Since we arrived in Timbuktu by boat and left by road (mostly), I think it's appropriate to call it the road from Timbuktu rather than the road to Timbuktu.  Either way, though, I can now say I've been to Timbuktu and back.  We returned to the ferry port on the Niger River we arrived at a few days before and waited in line for at least an hour for a small crowded ferry that could carry a maximum of three trucks.  There were quite a few foot passengers on the ferry too, including several young women with whom members of my group got into a conversation.  They were breast feeding their babies who quickly became the center of everyone's attention.  One woman (rather naively) asked some of the younger female members of my group if they'd like to nurse the babies too. 
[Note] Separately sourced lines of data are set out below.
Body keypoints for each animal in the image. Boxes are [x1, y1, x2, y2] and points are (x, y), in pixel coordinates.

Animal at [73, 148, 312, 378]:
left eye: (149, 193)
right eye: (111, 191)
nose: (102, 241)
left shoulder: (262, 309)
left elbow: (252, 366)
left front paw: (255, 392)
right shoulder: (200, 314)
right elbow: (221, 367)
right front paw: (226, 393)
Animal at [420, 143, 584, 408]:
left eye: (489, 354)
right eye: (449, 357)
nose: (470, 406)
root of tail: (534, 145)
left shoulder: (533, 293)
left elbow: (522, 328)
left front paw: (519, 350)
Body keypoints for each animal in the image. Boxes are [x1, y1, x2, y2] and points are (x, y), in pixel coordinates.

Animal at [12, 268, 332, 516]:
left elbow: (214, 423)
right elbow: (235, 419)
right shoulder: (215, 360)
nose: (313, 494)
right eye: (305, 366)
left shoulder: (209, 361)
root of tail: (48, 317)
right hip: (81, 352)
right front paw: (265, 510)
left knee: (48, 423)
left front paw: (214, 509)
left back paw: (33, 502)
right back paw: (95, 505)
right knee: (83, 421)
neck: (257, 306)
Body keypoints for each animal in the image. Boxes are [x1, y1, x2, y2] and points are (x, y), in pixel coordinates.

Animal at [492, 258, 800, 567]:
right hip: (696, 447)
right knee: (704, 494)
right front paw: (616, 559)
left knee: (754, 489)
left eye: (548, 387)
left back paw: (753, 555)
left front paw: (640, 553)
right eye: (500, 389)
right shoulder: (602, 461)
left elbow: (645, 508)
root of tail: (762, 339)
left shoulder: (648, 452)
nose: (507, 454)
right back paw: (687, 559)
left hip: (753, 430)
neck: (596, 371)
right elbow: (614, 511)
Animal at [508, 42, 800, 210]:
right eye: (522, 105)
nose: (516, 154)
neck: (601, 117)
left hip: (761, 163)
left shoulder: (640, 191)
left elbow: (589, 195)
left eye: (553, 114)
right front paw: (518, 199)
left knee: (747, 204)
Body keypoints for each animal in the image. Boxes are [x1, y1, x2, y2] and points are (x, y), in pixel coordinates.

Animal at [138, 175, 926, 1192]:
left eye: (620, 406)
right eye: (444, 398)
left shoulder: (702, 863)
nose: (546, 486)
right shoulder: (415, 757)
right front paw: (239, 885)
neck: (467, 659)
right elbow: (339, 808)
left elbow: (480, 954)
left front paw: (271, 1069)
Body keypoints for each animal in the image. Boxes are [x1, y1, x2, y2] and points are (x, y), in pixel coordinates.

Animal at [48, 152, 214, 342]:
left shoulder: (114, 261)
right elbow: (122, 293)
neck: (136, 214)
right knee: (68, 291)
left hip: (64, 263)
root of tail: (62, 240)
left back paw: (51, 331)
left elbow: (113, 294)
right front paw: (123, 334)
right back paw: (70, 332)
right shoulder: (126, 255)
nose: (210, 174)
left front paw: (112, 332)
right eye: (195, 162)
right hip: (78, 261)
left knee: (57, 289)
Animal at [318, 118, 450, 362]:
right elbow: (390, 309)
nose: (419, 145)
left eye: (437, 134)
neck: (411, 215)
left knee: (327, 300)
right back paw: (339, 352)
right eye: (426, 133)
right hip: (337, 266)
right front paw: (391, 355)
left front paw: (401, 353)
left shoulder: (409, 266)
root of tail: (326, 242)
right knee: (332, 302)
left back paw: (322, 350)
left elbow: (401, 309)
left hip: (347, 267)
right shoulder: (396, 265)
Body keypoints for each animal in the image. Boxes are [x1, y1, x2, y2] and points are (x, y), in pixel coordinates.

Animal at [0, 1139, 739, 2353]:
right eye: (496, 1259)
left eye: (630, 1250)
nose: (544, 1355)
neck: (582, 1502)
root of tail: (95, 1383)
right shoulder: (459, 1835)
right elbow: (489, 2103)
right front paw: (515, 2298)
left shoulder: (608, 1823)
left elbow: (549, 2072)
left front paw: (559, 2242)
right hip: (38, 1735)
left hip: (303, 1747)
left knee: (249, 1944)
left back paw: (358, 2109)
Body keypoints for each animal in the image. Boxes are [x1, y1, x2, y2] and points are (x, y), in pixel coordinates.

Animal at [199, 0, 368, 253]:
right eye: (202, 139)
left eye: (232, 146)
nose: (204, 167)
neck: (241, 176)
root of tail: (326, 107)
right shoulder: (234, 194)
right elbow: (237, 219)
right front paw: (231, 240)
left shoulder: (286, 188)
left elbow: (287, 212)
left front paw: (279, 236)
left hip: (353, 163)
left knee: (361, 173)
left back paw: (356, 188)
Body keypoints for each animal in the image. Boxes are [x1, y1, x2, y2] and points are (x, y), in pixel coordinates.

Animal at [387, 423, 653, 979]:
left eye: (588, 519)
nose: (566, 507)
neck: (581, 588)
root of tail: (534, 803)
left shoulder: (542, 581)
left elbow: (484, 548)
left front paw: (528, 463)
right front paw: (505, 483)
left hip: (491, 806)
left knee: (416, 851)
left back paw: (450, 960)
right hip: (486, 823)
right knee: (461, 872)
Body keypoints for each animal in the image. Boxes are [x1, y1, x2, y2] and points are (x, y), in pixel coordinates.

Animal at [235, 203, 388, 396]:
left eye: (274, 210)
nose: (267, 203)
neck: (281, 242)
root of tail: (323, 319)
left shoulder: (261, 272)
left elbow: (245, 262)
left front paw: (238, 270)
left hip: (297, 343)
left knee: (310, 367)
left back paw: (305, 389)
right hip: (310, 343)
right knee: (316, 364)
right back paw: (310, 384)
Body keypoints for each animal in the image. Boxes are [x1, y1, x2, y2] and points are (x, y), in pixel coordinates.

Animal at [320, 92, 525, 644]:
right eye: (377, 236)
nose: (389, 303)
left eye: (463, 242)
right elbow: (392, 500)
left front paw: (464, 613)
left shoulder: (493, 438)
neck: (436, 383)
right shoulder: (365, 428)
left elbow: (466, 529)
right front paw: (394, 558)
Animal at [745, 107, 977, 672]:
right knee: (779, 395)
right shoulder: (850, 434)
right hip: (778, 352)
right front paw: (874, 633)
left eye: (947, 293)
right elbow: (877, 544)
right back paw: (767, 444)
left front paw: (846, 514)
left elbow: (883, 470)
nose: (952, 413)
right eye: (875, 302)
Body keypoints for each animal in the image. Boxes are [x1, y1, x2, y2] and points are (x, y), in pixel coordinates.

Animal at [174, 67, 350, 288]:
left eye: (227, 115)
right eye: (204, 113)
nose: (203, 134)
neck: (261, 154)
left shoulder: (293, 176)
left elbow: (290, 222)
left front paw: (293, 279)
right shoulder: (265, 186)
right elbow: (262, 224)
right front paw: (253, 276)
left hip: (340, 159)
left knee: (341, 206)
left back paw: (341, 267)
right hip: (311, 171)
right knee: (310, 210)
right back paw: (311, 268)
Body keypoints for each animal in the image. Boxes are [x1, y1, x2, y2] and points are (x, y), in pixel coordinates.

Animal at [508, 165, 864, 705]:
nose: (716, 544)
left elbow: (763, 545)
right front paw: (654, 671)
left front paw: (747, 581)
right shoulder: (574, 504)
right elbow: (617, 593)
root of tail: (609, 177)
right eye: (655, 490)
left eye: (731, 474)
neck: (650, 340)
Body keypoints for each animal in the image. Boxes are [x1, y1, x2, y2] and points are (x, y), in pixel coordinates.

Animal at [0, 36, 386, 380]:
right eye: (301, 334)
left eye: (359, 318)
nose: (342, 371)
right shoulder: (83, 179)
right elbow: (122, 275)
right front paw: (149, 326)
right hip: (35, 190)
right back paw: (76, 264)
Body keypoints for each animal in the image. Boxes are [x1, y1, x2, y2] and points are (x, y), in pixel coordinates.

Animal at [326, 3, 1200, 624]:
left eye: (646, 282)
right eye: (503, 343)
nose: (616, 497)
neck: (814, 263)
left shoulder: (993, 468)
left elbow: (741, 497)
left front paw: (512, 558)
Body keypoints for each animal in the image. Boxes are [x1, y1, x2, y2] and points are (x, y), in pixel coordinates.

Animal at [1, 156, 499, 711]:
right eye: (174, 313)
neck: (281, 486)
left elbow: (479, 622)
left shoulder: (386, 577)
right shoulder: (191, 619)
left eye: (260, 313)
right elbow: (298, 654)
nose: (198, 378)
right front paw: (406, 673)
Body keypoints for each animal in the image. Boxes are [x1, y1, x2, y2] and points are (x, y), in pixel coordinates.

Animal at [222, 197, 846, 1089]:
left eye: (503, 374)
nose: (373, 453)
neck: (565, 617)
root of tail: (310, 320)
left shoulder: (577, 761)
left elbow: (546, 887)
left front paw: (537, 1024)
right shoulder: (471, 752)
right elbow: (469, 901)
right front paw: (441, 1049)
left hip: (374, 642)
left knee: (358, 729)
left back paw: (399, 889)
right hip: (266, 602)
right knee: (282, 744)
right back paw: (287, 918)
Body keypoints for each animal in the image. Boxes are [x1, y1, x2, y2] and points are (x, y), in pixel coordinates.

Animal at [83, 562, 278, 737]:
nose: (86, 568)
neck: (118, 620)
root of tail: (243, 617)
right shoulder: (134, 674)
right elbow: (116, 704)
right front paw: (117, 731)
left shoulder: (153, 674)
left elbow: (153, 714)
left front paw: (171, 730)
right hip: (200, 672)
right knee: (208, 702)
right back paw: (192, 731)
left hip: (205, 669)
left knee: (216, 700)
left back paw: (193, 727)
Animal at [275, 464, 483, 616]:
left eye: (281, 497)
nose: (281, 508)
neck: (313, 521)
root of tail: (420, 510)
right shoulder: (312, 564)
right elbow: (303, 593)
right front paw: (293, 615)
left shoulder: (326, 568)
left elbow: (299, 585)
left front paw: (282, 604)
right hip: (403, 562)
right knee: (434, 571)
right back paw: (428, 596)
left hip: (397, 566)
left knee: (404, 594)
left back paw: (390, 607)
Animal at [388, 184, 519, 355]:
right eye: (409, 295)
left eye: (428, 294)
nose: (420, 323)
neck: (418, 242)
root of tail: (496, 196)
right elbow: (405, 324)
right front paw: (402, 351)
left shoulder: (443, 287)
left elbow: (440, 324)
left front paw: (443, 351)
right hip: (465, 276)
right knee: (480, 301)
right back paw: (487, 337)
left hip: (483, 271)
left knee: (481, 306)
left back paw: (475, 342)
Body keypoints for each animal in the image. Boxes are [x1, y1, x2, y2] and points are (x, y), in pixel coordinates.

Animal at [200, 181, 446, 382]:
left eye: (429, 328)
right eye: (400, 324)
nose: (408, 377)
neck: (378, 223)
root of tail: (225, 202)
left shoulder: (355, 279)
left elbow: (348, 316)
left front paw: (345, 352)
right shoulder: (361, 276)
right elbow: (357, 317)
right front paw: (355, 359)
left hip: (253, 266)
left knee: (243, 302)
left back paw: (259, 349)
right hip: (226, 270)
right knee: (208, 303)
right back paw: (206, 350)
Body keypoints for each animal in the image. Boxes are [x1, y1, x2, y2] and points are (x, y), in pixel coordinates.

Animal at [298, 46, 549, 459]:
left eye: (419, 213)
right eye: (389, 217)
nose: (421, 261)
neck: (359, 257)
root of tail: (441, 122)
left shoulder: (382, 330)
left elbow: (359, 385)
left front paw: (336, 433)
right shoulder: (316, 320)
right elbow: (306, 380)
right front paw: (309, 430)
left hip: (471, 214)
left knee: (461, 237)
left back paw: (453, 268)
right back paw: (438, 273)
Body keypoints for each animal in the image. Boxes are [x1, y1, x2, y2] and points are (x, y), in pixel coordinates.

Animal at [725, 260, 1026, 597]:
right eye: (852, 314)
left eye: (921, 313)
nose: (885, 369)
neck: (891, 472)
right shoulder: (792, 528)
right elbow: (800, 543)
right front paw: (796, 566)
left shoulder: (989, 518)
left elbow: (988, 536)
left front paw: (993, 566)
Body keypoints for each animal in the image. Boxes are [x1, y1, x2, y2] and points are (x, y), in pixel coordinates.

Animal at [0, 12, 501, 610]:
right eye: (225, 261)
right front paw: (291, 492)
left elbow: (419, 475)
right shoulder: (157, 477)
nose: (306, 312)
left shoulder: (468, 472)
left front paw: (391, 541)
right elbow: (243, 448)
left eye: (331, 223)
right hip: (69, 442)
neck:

The day's drive south was through a scrubby, sandy, burnt-looking landscape where we saw only a few Fulani nomads and their cattle herds and a couple small settlements of mud and branch huts.  Meanwhile, the unpaved road for most of the distance was some of the worst corrugated washboard I've experienced anywhere, making for a very dusty and bumpy ride, one especially unpleasant because of the scorching heat.  Our campsite for the night was at a spot near a towering rock escarpment with low brush, dry grass, and acacia thorn trees that had one of those "Authentic Africa" feels about it. 
We continued on the next morning and arrived in Savare around noon, the same town and campement near Mopti we stayed at six nights earlier.  Rather than walk into town in Savare where there was little to see or do, I spent the afternoon around the campsite napping and relaxing since I slept very poorly the previous night. 
It was in Savare that Ben, the co-driver on the tour for the seven weeks from Dover, made a final decision to leave the trip to attend to family matters back home, so we had a small goodbye party for him in the evening at the campement bar.  I was very sad to see Ben leave since he had probably become my best trip buddy over the seven weeks since we started in Dover.  Ben was a mechanical engineer by profession before he decided to travel the world as a Dragoman driver and someone with a quirky sense of humor and the engaging intellect usually only found among people who have traveled as extensively as he had.  I truly missed his presence and company in the weeks that followed.